Major League Baseball has had its fair share of scandals throughout its history as a professional league.
From the infamous Black Sox to the Steroid Era, the MLB has had its glorious moments, as well as its embarrassing moments.
The MLB might be facing another scandal that has been well-known among players and fans but has been hush-hush for the most part. MLB pitchers have been reportedly using illegal foreign substances to enhance spin rates and now the league is looking to crack down at the advantage.
MLB owners concluded two days of meetings with a plan to increase enforcement of pitchers using sticky substances in the game. The league would not comment on the contest of the meetings, however, but sources indicated that there would be a greater responsibility on teams to enforcing their own rules on doctoring the baseball.
According to sources, there was also a call to action for umpires to check pieces of uniform for illegal substances. This would include targeting the caps, gloves and uniforms themselves.
Lastly, the meeting also reportedly included cracking down on the issue in the minor leagues as a way to address a systemic problem with the sport.
It was announced in Spring Training that the league would be increasing its monitoring of the problem. They have been collecting balls, monitoring clubhouses and observing spin rates.
Sticky substances can positively impact spin rates, which then influences the potential break of a pitch and more control. Trevor Bauer of the Los Angeles Dodgers is infamous for not only calling out players that could be using foreign substances but also commenting that he could greatly influence his spin rate with foreign substances.

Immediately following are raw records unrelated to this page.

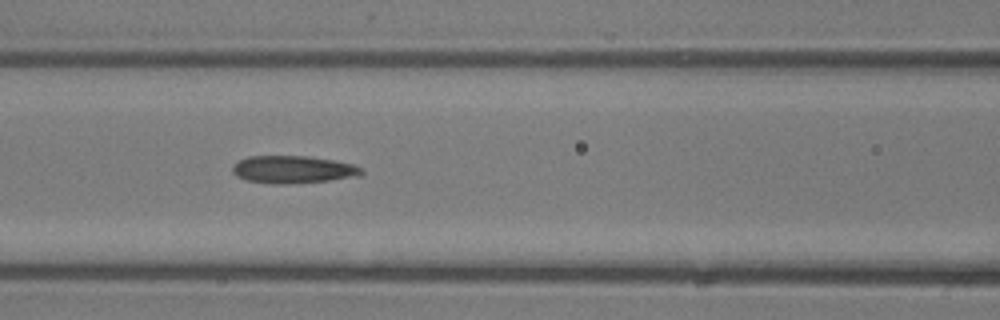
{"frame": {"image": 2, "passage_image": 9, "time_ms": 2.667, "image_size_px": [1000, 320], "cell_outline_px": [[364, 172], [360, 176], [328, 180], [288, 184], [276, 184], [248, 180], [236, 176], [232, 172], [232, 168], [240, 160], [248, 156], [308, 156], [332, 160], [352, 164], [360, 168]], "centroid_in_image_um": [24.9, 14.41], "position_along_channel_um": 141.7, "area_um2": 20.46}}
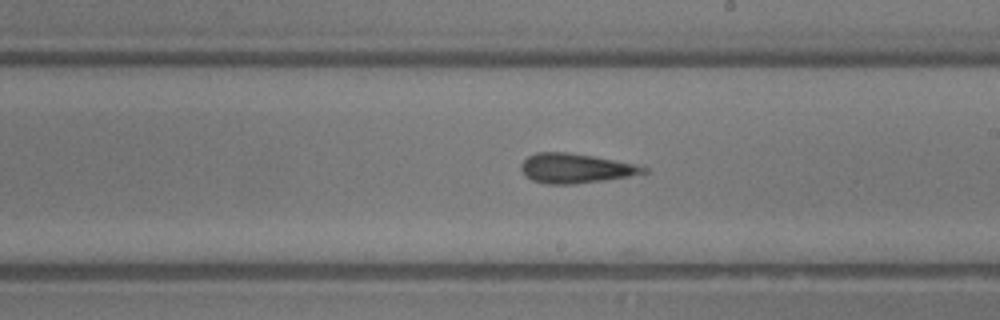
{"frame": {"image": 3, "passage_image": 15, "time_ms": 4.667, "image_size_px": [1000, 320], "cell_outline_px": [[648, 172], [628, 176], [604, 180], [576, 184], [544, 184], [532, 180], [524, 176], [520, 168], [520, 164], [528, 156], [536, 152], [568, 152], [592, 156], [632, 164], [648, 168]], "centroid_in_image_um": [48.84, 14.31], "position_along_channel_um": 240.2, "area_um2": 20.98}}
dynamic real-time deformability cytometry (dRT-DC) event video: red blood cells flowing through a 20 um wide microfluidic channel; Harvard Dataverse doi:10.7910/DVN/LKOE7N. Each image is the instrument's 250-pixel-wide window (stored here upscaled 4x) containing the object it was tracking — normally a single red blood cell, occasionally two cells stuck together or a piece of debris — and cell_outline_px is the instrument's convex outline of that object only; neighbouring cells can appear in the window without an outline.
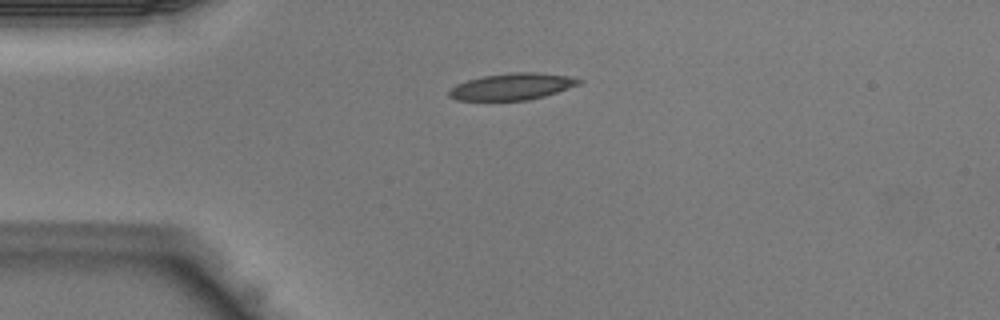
{"species": "Egyptian fruit bat (a non-hibernating species)", "species_latin": "Rousettus aegyptiacus", "temperature_condition": "warm", "stored_images_in_passage": 33, "camera_frame_rate_fps": 3000, "um_per_image_px": 0.085, "animal": {"sex": "male"}, "frame": {"image": 1, "passage_image": 1, "time_ms": 0.0, "image_size_px": [1000, 320], "cell_outline_px": [[584, 80], [580, 84], [544, 96], [528, 100], [456, 100], [448, 96], [448, 92], [456, 84], [468, 80], [484, 76], [512, 72], [536, 72], [568, 76]], "centroid_in_image_um": [43.53, 7.35], "position_along_channel_um": 41.5, "area_um2": 20.0}}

Looking at advanced stats, Bauer’s 4-Seam Fastball revolutions per minute has increased from 2225 (2015) to 2835 (2021). His spin rate has also dramatically increased by at least 500 rpms on all of his pitches from 2015 to 2021.
Josh Donaldson of the Minnesota Twins spoke publicly, saying that he has proof that pitchers are cheating.

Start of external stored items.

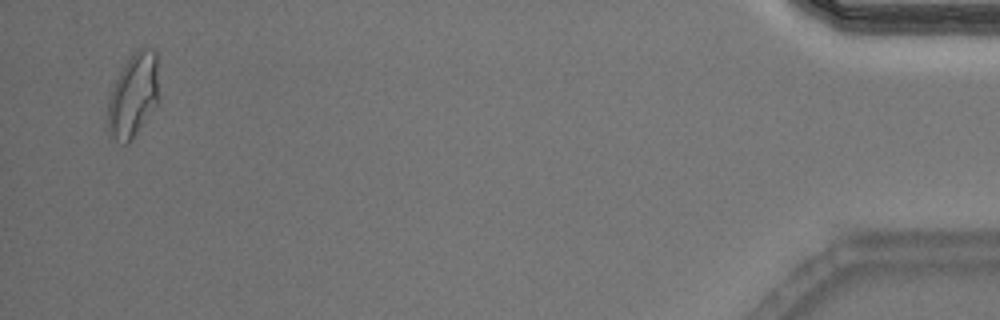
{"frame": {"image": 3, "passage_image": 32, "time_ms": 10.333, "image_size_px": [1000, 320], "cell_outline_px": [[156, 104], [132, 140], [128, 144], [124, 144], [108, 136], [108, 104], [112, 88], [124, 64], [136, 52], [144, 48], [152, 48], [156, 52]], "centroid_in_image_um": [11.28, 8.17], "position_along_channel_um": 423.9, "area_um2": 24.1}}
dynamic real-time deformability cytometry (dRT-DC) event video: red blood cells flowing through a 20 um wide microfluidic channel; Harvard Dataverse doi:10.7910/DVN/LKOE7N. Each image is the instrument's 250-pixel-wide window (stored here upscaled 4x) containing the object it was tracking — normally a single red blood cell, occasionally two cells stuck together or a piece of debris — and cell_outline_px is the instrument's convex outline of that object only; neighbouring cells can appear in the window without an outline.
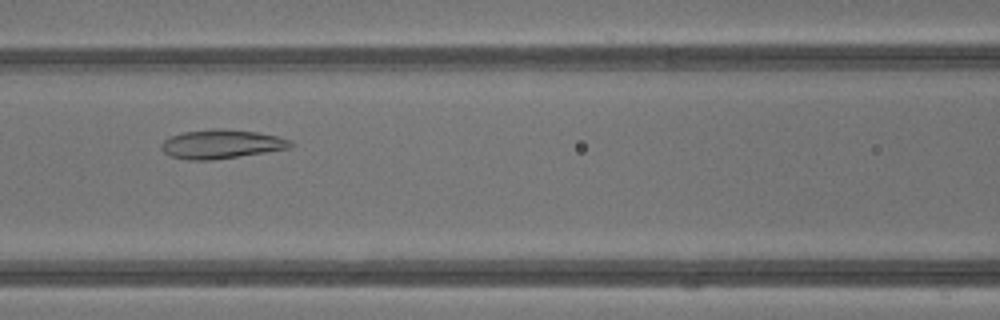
{"species": "common noctule bat (a hibernating species)", "species_latin": "Nyctalus noctula", "temperature_condition": "warm", "stored_images_in_passage": 40, "camera_frame_rate_fps": 3000, "um_per_image_px": 0.085, "animal": {"sex": "male", "body_mass_g": 13.3}, "frame": {"image": 1, "passage_image": 16, "time_ms": 5.0, "image_size_px": [1000, 320], "cell_outline_px": [[292, 148], [212, 160], [188, 160], [168, 156], [160, 148], [160, 144], [164, 140], [172, 136], [184, 132], [212, 128], [220, 128], [256, 132], [276, 136], [292, 140]], "centroid_in_image_um": [18.79, 12.25], "position_along_channel_um": 147.8, "area_um2": 21.85}}
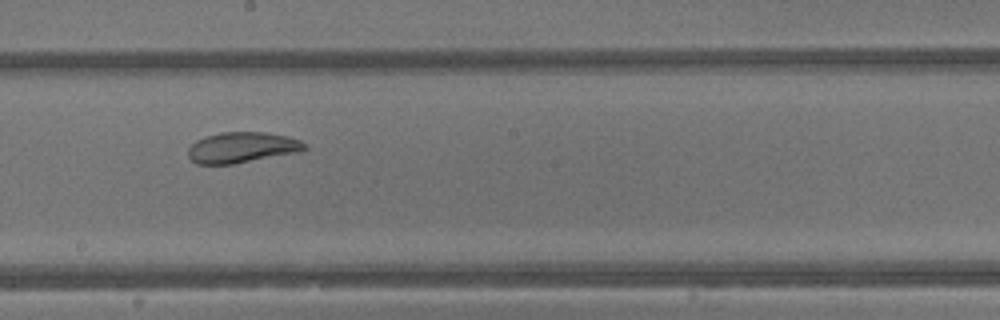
{"frame": {"image": 2, "passage_image": 21, "time_ms": 6.667, "image_size_px": [1000, 320], "cell_outline_px": [[308, 148], [300, 152], [236, 164], [196, 164], [188, 156], [188, 148], [196, 140], [220, 132], [264, 132], [284, 136], [300, 140], [308, 144]], "centroid_in_image_um": [20.59, 12.55], "position_along_channel_um": 227.6, "area_um2": 20.98}}
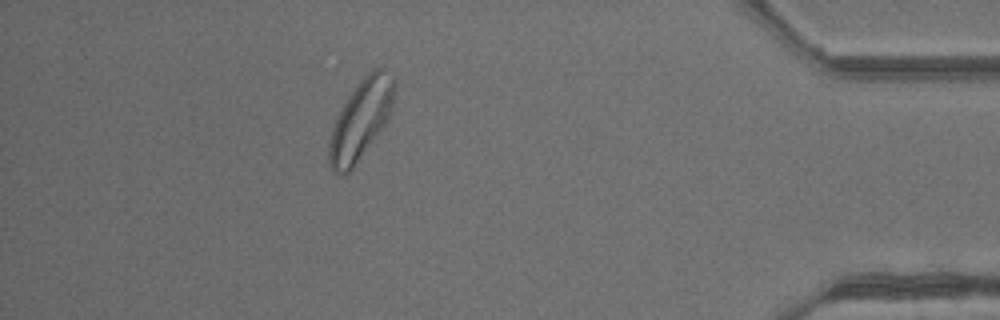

Major League Baseball can still suspend pitchers for using an illegal substance, but it appears as if they want to take an approach that discourages pitchers from using substances to begin with. Then, if necessary, they would include suspensions as part of a punishment. The standard to date has been a 10-game ban.

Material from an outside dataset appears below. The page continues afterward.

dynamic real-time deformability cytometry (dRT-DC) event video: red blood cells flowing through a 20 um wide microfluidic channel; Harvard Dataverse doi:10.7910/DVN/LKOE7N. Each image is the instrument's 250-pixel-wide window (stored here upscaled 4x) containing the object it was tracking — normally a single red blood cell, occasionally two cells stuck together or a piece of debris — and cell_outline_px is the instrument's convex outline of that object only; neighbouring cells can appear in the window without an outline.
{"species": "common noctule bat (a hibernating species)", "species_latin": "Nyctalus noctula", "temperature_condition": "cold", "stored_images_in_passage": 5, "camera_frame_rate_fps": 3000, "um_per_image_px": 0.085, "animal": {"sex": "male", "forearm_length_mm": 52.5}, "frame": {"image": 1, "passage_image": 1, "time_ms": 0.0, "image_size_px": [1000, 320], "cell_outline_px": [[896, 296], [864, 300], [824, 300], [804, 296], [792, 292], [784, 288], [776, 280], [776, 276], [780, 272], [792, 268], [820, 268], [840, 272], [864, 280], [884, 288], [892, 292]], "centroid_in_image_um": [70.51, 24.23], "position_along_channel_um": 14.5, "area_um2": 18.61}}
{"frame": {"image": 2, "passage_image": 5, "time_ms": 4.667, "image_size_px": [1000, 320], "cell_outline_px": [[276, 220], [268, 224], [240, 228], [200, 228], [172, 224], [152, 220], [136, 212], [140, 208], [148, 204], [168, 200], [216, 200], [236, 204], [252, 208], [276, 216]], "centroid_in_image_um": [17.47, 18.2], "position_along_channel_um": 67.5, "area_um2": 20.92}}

Entering Thursday’s slate of games, the league-wide batting average was .236 – the lower ever. Plate appearances were also ending in a strikeout 24.2 percent of the time.
The league is expected to release its findings and potential punishments in the coming days. While there is no way to quantify how many pitchers were using foreign substances, there is a belief among the league that several pitchers are involved.
When the league goes public with its findings, it could dramatically impact the state of the game. Pitchers have dominated this season and it will be interesting to see how the MLB handles the situation.